Trecho selecionado:
= = =
Leitura obrigatória esta coluna da Miriam Leitão.


O clima da justiça

O ministro Nelson Jobim conversava com alguns colegas quando um deles defendeu a decretação de uma greve contra a reforma da Previdência. Jobim ponderou: nós sabemos organizar uma greve? Sabemos sair de uma greve? Se não, teremos então que atravessar a rua e ir lá aprender com o presidente Lula. A reforma da Previdência está agitando o Judiciário.
O clima de irritação estava em quase todas as rodas de conversas na festa do Espaço da Corte, em Brasília, para os três novos ministros do STF empossados na quarta-feira. Só entre os representantes do movimento negro é que o clima era de alegria pela posse de Joaquim Barbosa. Pelo ambiente no salão, pela irritação com o presidente Lula, fica claro que a briga com o Judiciário vai esquentar nos próximos meses de tramitação da reforma, porque a estratégia é agora convencer os parlamentares a alterar a proposta do Executivo.


Mas há quem reaja mais serenamente às criticas que são feitas ao Judiciário.

— Cada um destes três ministros empossados, quando chegar em seu gabinete, encontrará seis mil processos. É isso que temos que julgar por ano. E o volume tem crescido muito. Alguns processos chegam a ser ridículos porque é o recurso do recurso do recurso do agravo do agravo — diz a ministra Ellen Gracie Northfleet.

Ela acredita que a opinião pública tem julgado muito severamente o poder judiciário, acusando-o pela lentidão dos processos, e acha que a razão disso é que o próprio poder não tem conseguido se comunicar.

— Ao contrário dos outros poderes, nós não temos verba de publicidade e, por isso, não conseguimos mostrar que temos ilhas de excelência notáveis — disse-me a ministra.

Ponderei que contar uma boa história para a imprensa não depende de verba de publicidade, mas apenas de conversa com jornalista e pedi um exemplo de ilha de excelência.

— Quando eu conto, em outros países, inclusive nos Estados Unidos, que nós fizemos uma eleição num país continental, com 115 milhões de eleitores, e demos o resultado em cinco horas ficam impressionados. E usamos uma urna eletrônica que aqui custou um quinto do preço que custaria em outros países. A opinião pública não se dá conta de que a Justiça Eleitoral usa, num corte transversal. toda a estrutura do Judiciário.
= = =
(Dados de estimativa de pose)
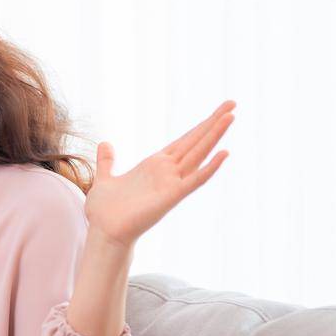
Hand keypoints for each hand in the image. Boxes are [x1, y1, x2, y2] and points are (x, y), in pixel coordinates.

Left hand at [85, 100, 234, 247]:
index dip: (200, 125)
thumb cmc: (105, 211)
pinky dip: (209, 168)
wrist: (103, 233)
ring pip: (198, 154)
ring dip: (214, 136)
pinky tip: (224, 153)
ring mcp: (171, 183)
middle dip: (213, 122)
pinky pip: (194, 180)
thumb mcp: (105, 179)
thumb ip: (108, 161)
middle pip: (195, 142)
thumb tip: (104, 144)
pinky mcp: (172, 196)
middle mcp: (167, 172)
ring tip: (231, 116)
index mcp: (154, 165)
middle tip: (233, 103)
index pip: (183, 141)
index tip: (217, 111)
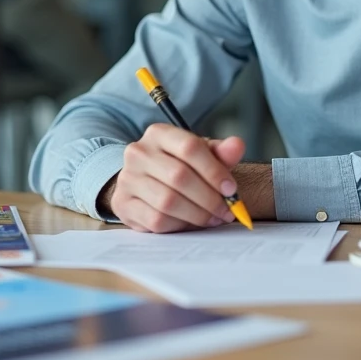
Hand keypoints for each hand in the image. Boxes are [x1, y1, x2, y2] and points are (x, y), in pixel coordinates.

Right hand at [103, 124, 245, 232]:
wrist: (145, 182)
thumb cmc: (179, 166)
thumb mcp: (201, 155)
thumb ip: (220, 152)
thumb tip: (237, 145)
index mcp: (159, 133)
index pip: (190, 147)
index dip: (214, 171)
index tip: (231, 190)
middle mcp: (138, 152)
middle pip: (179, 176)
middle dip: (209, 198)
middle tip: (227, 211)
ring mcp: (127, 178)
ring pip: (168, 201)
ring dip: (197, 215)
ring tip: (213, 219)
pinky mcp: (123, 204)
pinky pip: (156, 219)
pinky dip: (179, 225)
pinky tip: (190, 224)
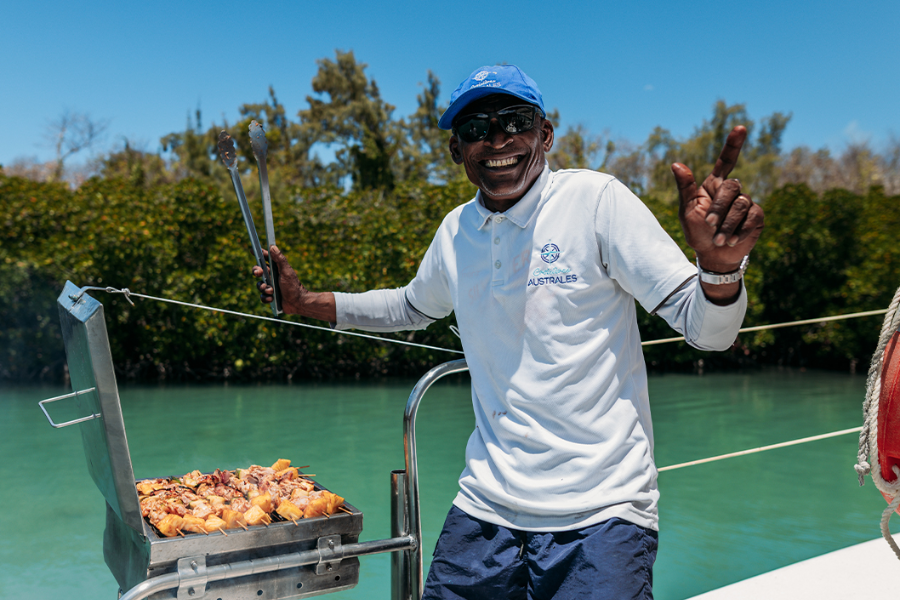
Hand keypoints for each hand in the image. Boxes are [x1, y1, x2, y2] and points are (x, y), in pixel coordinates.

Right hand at [251, 245, 304, 313]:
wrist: (298, 303)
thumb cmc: (294, 286)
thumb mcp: (287, 271)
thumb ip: (280, 259)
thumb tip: (273, 246)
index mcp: (276, 269)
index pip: (265, 259)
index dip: (259, 254)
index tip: (252, 250)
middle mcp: (272, 277)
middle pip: (258, 271)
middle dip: (256, 271)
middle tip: (259, 273)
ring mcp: (270, 286)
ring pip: (259, 285)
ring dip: (264, 288)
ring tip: (271, 290)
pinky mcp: (270, 296)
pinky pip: (262, 296)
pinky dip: (266, 297)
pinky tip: (272, 298)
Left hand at [671, 126, 763, 272]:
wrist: (714, 255)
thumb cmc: (697, 232)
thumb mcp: (687, 210)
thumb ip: (685, 187)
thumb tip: (676, 163)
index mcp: (714, 185)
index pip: (727, 161)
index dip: (733, 144)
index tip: (740, 127)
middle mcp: (732, 191)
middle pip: (732, 186)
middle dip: (719, 207)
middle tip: (709, 224)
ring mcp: (746, 202)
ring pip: (741, 204)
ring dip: (727, 224)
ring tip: (719, 239)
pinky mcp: (756, 217)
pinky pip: (752, 216)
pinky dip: (740, 230)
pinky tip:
= = =
Tarefa A: Extraia da coluna sobre o Judiciário, sem nenhuma alteração, o trecho entre "O clima de irritação" e "feitas ao Judiciário.", inclusive.
Tarefa B: Dê continuidade à coluna sobre o Judiciário, começando logo após a última frase.

Resultado da tarefa A:
O clima de irritação estava em quase todas as rodas de conversas na festa do Espaço da Corte, em Brasília, para os três novos ministros do STF empossados na quarta-feira. Só entre os representantes do movimento negro é que o clima era de alegria pela posse de Joaquim Barbosa. Pelo ambiente no salão, pela irritação com o presidente Lula, fica claro que a briga com o Judiciário vai esquentar nos próximos meses de tramitação da reforma, porque a estratégia é agora convencer os parlamentares a alterar a proposta do Executivo.


Mas há quem reaja mais serenamente às criticas que são feitas ao Judiciário.

Resultado da tarefa B:
De fato, é um bom exemplo de eficiência, mas que tem sido bem comemorado pela imprensa. A questão central é que a reforma da Previdência não é uma punição pelos conhecidos problemas do Judiciário. Foi apresentada como solução para a redução de custos que se tornarão impagáveis ao longo do tempo e como forma de corrigir desigualdades intoleráveis no sistema de aposentadorias, dos desníveis de benefícios à exclusão de 40 milhões de brasileiros do sistema previdenciário.

Os representantes do Judiciário, em cartas enviadas à coluna e em conversas na festa da posse dos novos ministros, apresentaram os argumentos de sempre: precisam de 60 dias de férias porque trabalham muito. São carreira de Estado e não podem ser tratados como “meros” cortadores de cana. Precisam de aposentadoria alta para evitar a corrupção. Não há desequilíbrio no sistema previdenciário do setor porque existem cinco juízes trabalhando para um na aposentadoria. Se forem retiradas as vantagens que têm hoje, não haverá mais candidatos à magistratura, porque, em início de carreira, um advogado ganha mais do que juiz. Nenhum argumento me convenceu de que devesse fazer qualquer correção que fosse na coluna que escrevi aqui há uma semana.

O trabalho acumulado não é argumento para 60 dias de férias. Deveria ser o oposto. Isso se resolve não com mais férias, mas com reforma do Judiciário. E, afinal, não seriam os únicos brasileiros sobrecarregados. A proporção de cinco trabalhando para um aposentado não dispensa a reforma da Previdência, porque planejadores públicos devem olhar o futuro, quando esta conta se inverter.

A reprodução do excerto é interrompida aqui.